You see, our experience of God is not only determined by who God is, but by who we are and to how we react in God’s presence. We’re all so different. I know that sometimes when I’ve been talking with Clare about her experiences of God I almost feel jealous. Her experience seems so much more intimate than mine. I feel like God leads her by the hand and me with a stick. But then as many of you have found out, if you’re trying to get me to go somewhere that I wasn’t already going to go, it takes a bloody big stick. So the differences in our experiences are not that one of us is right and one wrong, or that we’re dealing with different Gods; it’s just that Clare’s not nearly as belligerent and pig-headed as me.
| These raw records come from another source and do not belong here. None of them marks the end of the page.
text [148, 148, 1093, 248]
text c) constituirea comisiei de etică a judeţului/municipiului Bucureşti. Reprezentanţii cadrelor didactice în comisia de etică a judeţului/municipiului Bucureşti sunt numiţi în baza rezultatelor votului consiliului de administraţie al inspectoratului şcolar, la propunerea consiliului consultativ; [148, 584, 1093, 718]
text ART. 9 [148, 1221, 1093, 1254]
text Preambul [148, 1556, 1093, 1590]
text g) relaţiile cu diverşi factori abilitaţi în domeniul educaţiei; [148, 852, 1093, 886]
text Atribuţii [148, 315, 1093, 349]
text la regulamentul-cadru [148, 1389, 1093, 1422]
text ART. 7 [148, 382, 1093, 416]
In our gospel reading, Jesus described the Spirit as being as unpredictable and uncontrollable as the wind. You can’t pin the experience of the Spirit down or measure it against someone else’s and declare it to be better or worse. That’s one of the reasons we have the “sermon of silence” in our worship. Different people will experience even the structured parts of our liturgy differently, but in the silence we remove virtually all the controls and prompts. In that space, two people sitting right next to each other can be having vastly different experiences of God. Isaiah, or Paul, or something in between. One can be experiencing God as a comforting fire, another as a needling reminder, another as a desert, an aching loneliness, or still another as just the uncomfortable wish to be able to pray. And those vastly different experiences come with us as we come to the table and shape the way we encounter God there. Some of us come skipping joyfully, eager to receive the goodies that Daddy God wants to share with them. Others come staggering on bended knee, awe struck by the magnitude of what is about to be put into their hands. Others will come uncertainly, vaguely hungering for God but not sure how to express it. And no one is more right that the others. All are responding to God out of the integrity of their own experience and all faithful responses are pathways into a deeper and wider experience of God.

I don’t much care what you make of the various theories or explanations of the Trinity. The Trinity is not a puzzle to be solved, but a relationship to be lived. And as our forebears would tell us and as all of you who have encountered God more than once know, there is far too much of God to be contained in any one theory or any one experience.